Ces cellules auront vocation à évaluer et à coordonner avec l'ensemble des acteurs impliqués tous les dispositifs d'accompagnement nécessaires aux victimes. Il n'est pas question qu'une personne porte plainte et soit ensuite livrée à elle-même. Il s'agit d'un engagement collectif sur lequel nous devons nous mobiliser.

Le cadre de travail de ces cellules sera informel. En lien avec les procureurs qui le souhaitent, les préfets devront arrêter la liste des participants, les modalités de rencontre, de sorte que, sous le secret des travaux, ces cellules puissent aborder les situations individuelles qui, dans le cadre de la procédure, ne permettent pas de déterminer précisément le niveau de preuve. Ces échanges permettront cependant de prendre des décisions, de mettre la victime potentielle en contact avec une association, avant même que la machine judiciaire soit lancée, afin d'éviter toute difficulté.

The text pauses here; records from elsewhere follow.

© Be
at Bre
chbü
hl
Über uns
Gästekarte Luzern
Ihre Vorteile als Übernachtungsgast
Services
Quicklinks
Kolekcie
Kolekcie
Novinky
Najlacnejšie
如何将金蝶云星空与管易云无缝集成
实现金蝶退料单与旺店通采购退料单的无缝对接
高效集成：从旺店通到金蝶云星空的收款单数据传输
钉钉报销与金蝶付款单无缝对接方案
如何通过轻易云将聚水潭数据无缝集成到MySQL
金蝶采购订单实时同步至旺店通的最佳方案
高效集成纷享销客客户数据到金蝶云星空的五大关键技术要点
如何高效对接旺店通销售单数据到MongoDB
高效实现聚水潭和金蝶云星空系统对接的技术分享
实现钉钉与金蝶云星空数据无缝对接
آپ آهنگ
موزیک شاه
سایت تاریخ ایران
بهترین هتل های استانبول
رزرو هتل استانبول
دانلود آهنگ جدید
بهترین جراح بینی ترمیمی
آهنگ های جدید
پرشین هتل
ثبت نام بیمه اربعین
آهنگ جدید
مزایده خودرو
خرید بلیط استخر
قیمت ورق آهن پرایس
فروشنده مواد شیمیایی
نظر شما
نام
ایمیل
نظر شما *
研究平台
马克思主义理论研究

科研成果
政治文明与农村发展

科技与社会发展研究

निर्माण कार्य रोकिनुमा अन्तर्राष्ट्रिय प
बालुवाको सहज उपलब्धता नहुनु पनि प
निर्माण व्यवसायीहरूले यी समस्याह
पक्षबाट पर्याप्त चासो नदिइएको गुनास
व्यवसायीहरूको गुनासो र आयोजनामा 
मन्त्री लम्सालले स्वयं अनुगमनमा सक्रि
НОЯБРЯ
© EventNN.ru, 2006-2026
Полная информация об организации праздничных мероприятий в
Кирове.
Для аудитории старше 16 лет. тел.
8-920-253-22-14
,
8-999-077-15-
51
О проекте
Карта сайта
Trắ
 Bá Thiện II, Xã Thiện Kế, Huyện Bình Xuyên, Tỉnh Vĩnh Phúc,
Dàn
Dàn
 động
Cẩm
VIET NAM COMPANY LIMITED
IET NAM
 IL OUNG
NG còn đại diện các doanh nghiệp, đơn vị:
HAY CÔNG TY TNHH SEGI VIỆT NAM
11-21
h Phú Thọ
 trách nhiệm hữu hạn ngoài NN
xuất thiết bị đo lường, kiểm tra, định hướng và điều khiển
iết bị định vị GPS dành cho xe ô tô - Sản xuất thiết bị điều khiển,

Dans notre esprit et celui du Gouvernement, le Grenelle des violences conjugales n'est pas un aboutissement, mais une étape de notre action, car bien des réflexions ont été lancées et aboutiront dans les semaines et dans les mois qui viennent, améliorant davantage encore le devenir d'un certain nombre d'actions concrètes sur lesquelles nous nous sommes engagés.

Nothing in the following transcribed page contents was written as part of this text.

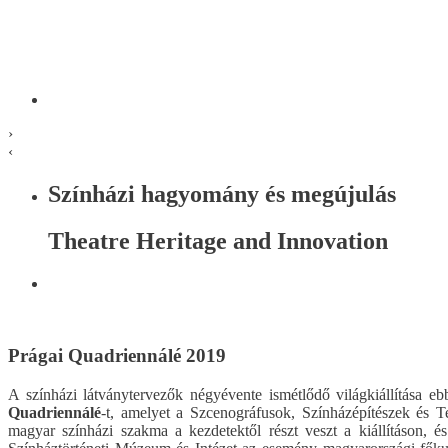
›
‹
Színházi hagyomány és megújulás
Theatre Heritage and Innovation
Prágai Quadriennálé 2019
A színházi látványtervezők négyévente ismétlődő világkiállítása 
Quadriennálé
-t, amelyet a Szcenográfusok, Színházépítészek és 
magyar színházi szakma a kezdetektől részt veszt a kiállításon,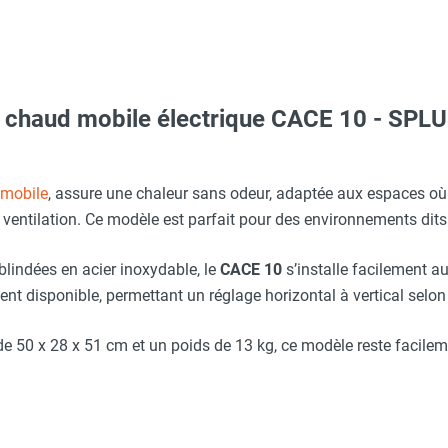
r chaud mobile électrique CACE 10 - SPL
Taille M - HUSQVARNA
erre-tête réglable - HUSQVARNA
renforcée NF - M1 VTR Haute température - Pour ERP - Diam 31
 mobile
, assure une chaleur sans odeur, adaptée aux espaces o
entilation. Ce modèle est parfait pour des environnements dits 
aille S - HUSQVARNA
 la gaine - Ø 300 mm - SPLUS
blindées en acier inoxydable, le
CACE 10
s’installe facilement a
ment disponible, permettant un réglage horizontal à vertical selon
 avec protège-menton Smartguard PE 10H - HUSQVARNA
ssable pour rallonge - HEATCOM
50 x 28 x 51 cm et un poids de 13 kg, ce modèle reste facilem
Taille XL - HUSQVARNA
obuste longueur 20m - Section Ø5x2,5 mm² - 400V 16 A - HEATC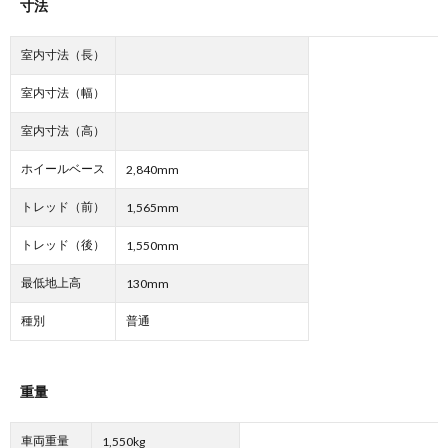
寸法
室内寸法（長）
室内寸法（幅）
室内寸法（高）
ホイールベース
2,840mm
トレッド（前）
1,565mm
トレッド（後）
1,550mm
最低地上高
130mm
種別
普通
重量
車両重量
1,550kg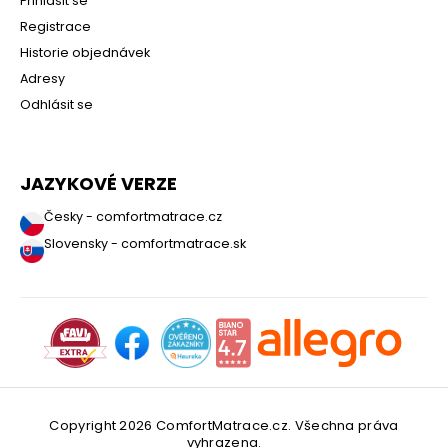
Přihlásit se
Registrace
Historie objednávek
Adresy
Odhlásit se
JAZYKOVÉ VERZE
Česky - comfortmatrace.cz
Slovensky - comfortmatrace.sk
Copyright 2026
ComfortMatrace.cz
. Všechna práva
vyhrazena.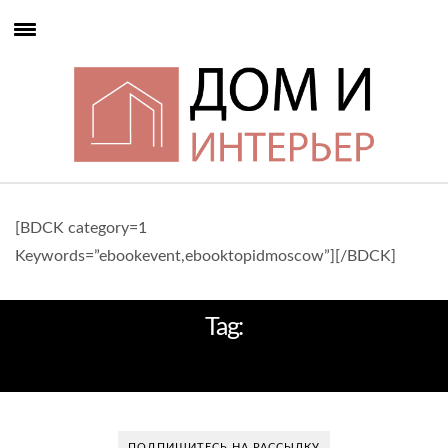
[BDCK category=1
Keywords=”ebookevent,ebooktopidmoscow”][/BDCK]
Tag:
STARWOOD HOTELS & RESORTS
ПОДПИШИТЕСЬ НА РАССЫЛКУ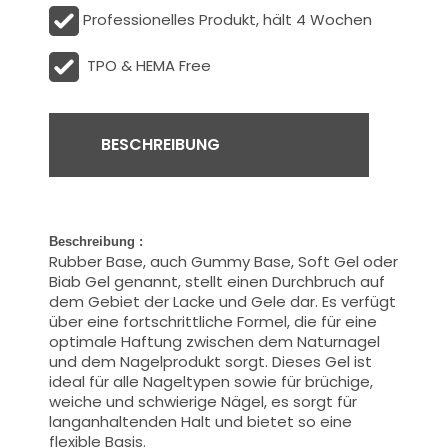
Professionelles Produkt, hält 4 Wochen
TPO & HEMA Free
BESCHREIBUNG
Beschreibung :
Rubber Base, auch Gummy Base, Soft Gel oder
Biab Gel genannt, stellt einen Durchbruch auf
dem Gebiet der Lacke und Gele dar. Es verfügt
über eine fortschrittliche Formel, die für eine
optimale Haftung zwischen dem Naturnagel
und dem Nagelprodukt sorgt. Dieses Gel ist
ideal für alle Nageltypen sowie für brüchige,
weiche und schwierige Nägel, es sorgt für
langanhaltenden Halt und bietet so eine
flexible Basis.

C'est une étape également pour la prise de conscience collective, y compris au sein de la police et de la gendarmerie, de la nécessité de porter une attention toute particulière au risque de laisser une femme repartir alors même qu'elle est menacée dans son intégrité physique, quelle que soit la forme de la menace qui pèse sur elle.

C'est une étape encore dans les dispositifs d'accompagnement. Le numéro 3919 a gagné en notoriété et chacune et chacun a bien compris, je crois, le fléau que constituent ces violences et peut-être a réalisé plus encore la nécessité d'agir.

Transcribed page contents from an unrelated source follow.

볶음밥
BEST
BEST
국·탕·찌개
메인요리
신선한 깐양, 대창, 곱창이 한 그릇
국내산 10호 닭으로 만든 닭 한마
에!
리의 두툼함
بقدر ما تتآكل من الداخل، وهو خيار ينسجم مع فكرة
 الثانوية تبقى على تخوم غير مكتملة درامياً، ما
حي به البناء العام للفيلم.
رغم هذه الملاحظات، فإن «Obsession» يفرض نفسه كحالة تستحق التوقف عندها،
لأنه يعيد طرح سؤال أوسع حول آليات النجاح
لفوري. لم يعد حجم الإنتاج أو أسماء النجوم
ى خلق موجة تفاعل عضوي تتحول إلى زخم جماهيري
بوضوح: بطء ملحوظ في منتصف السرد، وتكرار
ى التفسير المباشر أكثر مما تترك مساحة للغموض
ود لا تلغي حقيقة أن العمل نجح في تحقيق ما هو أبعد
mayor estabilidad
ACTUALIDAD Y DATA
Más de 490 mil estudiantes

Madame la présidente, mesdames et messieurs les députés, avec Laurent Nuñez et l'ensemble des membres du Gouvernement, nous gardons les yeux rivés sur un objectif simple : nous mobiliser pour que nous soyons les meilleurs, même si être meilleurs ne réglera pas entièrement le problème. D'aucuns pourront prétendre avoir des solutions miracles. Nous n'en avons pas, mais nous devons être totalement mobilisés. Je puis vous assurer que la lutte contre les violences conjugales et les violences faites aux femmes est et restera au coeur des objectifs de mon action au ministère de l'Intérieur.

Madame la présidente, je me tiens à la disposition de votre Délégation pour répondre à vos questions.